- The task:
Return the following entries exactly, word for word.

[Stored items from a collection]
□ □ □ □ □
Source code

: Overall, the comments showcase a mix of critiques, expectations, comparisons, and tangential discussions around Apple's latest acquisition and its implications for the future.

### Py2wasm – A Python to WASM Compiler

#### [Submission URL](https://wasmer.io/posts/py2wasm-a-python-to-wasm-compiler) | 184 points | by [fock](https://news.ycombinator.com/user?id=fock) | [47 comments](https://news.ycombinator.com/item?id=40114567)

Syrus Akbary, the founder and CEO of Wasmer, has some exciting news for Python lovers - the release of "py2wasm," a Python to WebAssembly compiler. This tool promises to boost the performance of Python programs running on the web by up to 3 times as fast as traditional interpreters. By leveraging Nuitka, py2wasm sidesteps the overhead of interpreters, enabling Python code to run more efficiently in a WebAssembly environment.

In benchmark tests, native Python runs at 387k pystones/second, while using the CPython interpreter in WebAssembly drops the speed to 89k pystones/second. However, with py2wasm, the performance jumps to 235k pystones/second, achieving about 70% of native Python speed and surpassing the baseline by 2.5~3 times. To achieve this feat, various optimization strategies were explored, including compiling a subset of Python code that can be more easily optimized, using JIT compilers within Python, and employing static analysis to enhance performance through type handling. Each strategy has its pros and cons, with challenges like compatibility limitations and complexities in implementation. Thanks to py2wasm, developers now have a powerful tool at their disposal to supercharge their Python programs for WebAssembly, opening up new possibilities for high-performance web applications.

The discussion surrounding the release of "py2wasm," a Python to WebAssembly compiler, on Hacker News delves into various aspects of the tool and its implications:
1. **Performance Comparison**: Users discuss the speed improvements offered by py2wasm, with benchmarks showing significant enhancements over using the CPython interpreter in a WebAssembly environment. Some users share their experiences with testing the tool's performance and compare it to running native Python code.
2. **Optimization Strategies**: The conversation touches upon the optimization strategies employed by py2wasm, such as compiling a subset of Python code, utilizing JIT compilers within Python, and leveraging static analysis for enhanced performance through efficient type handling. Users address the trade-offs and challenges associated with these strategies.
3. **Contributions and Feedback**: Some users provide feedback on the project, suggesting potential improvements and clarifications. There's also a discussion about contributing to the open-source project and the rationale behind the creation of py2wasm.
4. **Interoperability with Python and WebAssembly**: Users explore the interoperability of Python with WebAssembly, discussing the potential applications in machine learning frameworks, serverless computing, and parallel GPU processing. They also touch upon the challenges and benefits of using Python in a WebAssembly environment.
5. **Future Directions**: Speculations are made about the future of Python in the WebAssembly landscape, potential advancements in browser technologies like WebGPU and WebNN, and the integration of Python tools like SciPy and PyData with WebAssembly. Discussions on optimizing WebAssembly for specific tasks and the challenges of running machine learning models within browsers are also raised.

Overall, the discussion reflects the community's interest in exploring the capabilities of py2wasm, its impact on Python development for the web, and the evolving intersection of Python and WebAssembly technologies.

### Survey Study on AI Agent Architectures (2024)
□ □ □ □ □
- Task result:
Source code

: Overall, the comments showcase a mix of critiques, expectations, comparisons, and tangential discussions around Apple's latest acquisition and its implications for the future.

### Py2wasm – A Python to WASM Compiler

#### [Submission URL](https://wasmer.io/posts/py2wasm-a-python-to-wasm-compiler) | 184 points | by [fock](https://news.ycombinator.com/user?id=fock) | [47 comments](https://news.ycombinator.com/item?id=40114567)

Syrus Akbary, the founder and CEO of Wasmer, has some exciting news for Python lovers - the release of "py2wasm," a Python to WebAssembly compiler. This tool promises to boost the performance of Python programs running on the web by up to 3 times as fast as traditional interpreters. By leveraging Nuitka, py2wasm sidesteps the overhead of interpreters, enabling Python code to run more efficiently in a WebAssembly environment.

In benchmark tests, native Python runs at 387k pystones/second, while using the CPython interpreter in WebAssembly drops the speed to 89k pystones/second. However, with py2wasm, the performance jumps to 235k pystones/second, achieving about 70% of native Python speed and surpassing the baseline by 2.5~3 times. To achieve this feat, various optimization strategies were explored, including compiling a subset of Python code that can be more easily optimized, using JIT compilers within Python, and employing static analysis to enhance performance through type handling. Each strategy has its pros and cons, with challenges like compatibility limitations and complexities in implementation. Thanks to py2wasm, developers now have a powerful tool at their disposal to supercharge their Python programs for WebAssembly, opening up new possibilities for high-performance web applications.

The discussion surrounding the release of "py2wasm," a Python to WebAssembly compiler, on Hacker News delves into various aspects of the tool and its implications:
1. **Performance Comparison**: Users discuss the speed improvements offered by py2wasm, with benchmarks showing significant enhancements over using the CPython interpreter in a WebAssembly environment. Some users share their experiences with testing the tool's performance and compare it to running native Python code.
2. **Optimization Strategies**: The conversation touches upon the optimization strategies employed by py2wasm, such as compiling a subset of Python code, utilizing JIT compilers within Python, and leveraging static analysis for enhanced performance through efficient type handling. Users address the trade-offs and challenges associated with these strategies.
3. **Contributions and Feedback**: Some users provide feedback on the project, suggesting potential improvements and clarifications. There's also a discussion about contributing to the open-source project and the rationale behind the creation of py2wasm.
4. **Interoperability with Python and WebAssembly**: Users explore the interoperability of Python with WebAssembly, discussing the potential applications in machine learning frameworks, serverless computing, and parallel GPU processing. They also touch upon the challenges and benefits of using Python in a WebAssembly environment.
5. **Future Directions**: Speculations are made about the future of Python in the WebAssembly landscape, potential advancements in browser technologies like WebGPU and WebNN, and the integration of Python tools like SciPy and PyData with WebAssembly. Discussions on optimizing WebAssembly for specific tasks and the challenges of running machine learning models within browsers are also raised.

Overall, the discussion reflects the community's interest in exploring the capabilities of py2wasm, its impact on Python development for the web, and the evolving intersection of Python and WebAssembly technologies.

### Survey Study on AI Agent Architectures (2024)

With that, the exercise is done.